Unguenti nardi spicati pretiosi, grec : murou nardou pistikes polutelous. Tant ici à Saint-Marc, qu'à Saint-Jean, Chap. xii. 3. nous lisons en grec : pistikes, qui par les grecs agees avec du nard, et non avec de la pommade. Les interprètes sont très partagés sur la signification du mot grec : pistikes : certains auteurs tardifs auraient besoin du grec : pistides pour venir du grec : pio ou pino, et pour signifier liquide, mais cela ne semble pas bien fondé.
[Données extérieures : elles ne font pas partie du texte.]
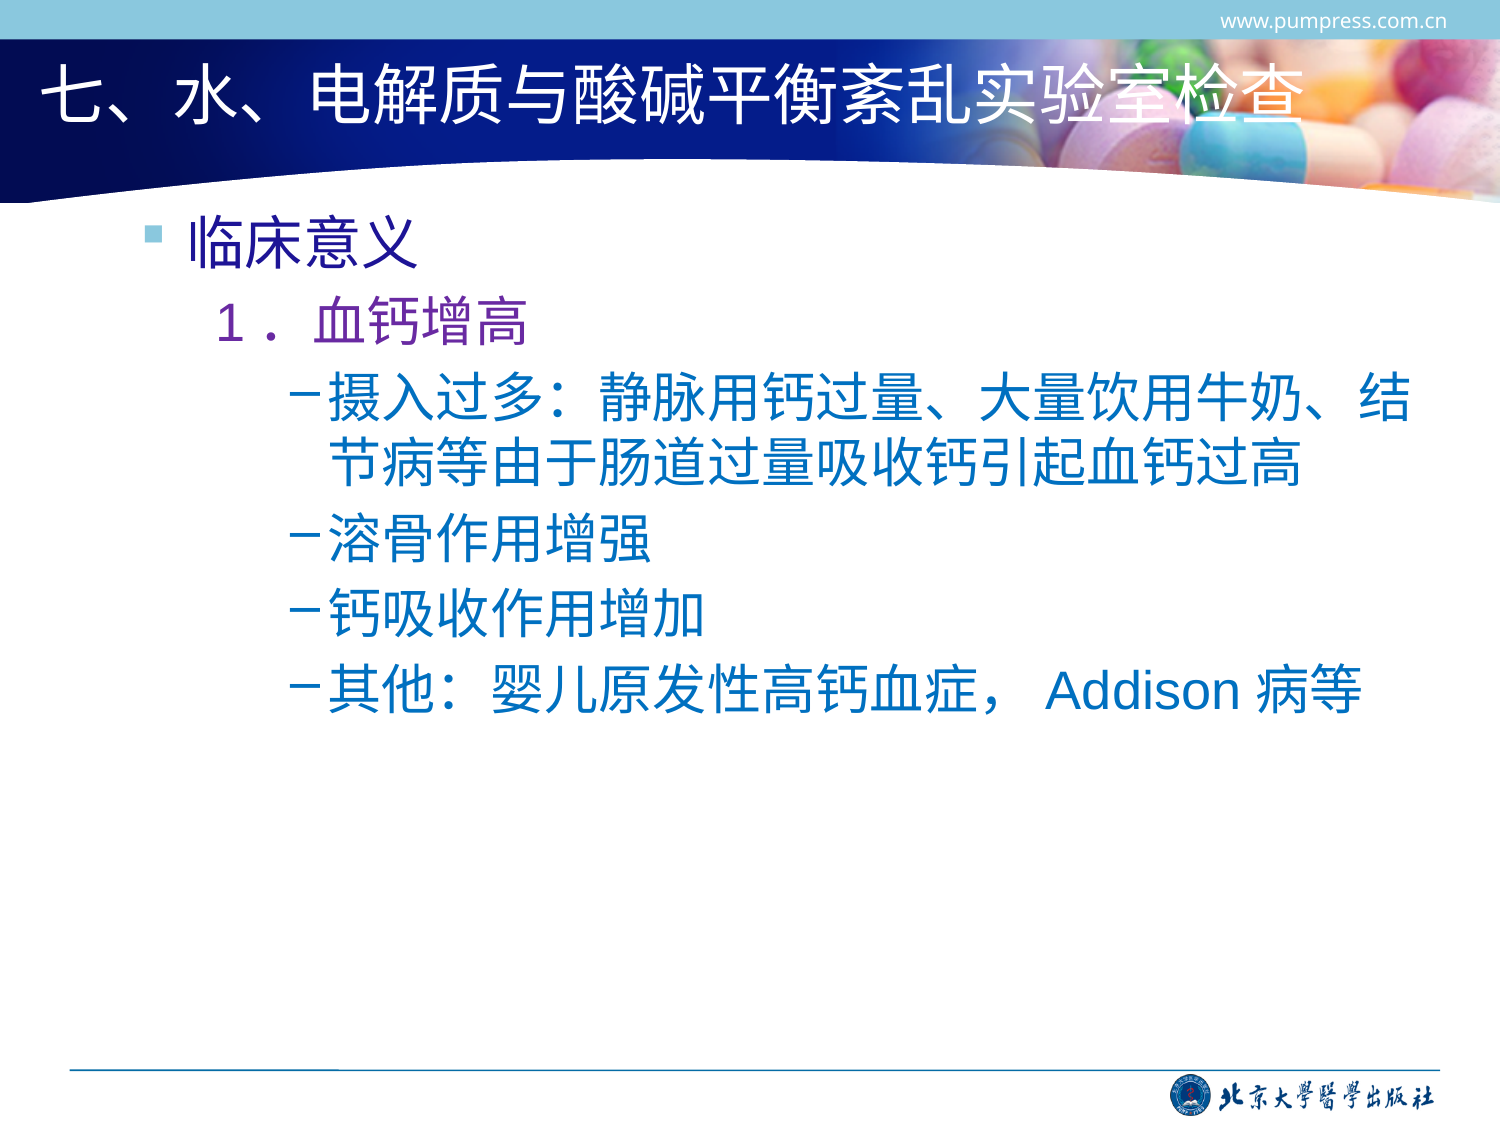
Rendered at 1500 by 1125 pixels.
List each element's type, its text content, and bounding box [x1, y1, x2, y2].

list 临床意义 1．血钙增高 摄入过多：静脉用钙过量、大量饮用牛奶、结节病等由于肠道过量吸收钙引起血钙过高 溶骨作用增强 钙吸收作用增加 其他：婴儿原发性高钙血症，Addison病等 [49, 198, 1463, 1026]
picture [1170, 1074, 1436, 1118]
title 七、水、电解质与酸碱平衡紊乱实验室检查 [23, 46, 1349, 140]
slide_number www.pumpress.com.cn [1024, 0, 1463, 38]
picture [0, 40, 1500, 203]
D'autres, avec saint Augustin, auraient du grec : pistikes à prendre du nom d'un pays ou d'un lieu d'où ce précieux nard a été apporté. L'opinion la plus répandue semble être celle de saint Hiérom [St. Jérôme], avec qui sont d'accord Théophylacte et Euthyme, ce grec : pistika, dérivé du grec : pistis, signifie nard vrai et authentique, et donc du plus grand prix et valeur.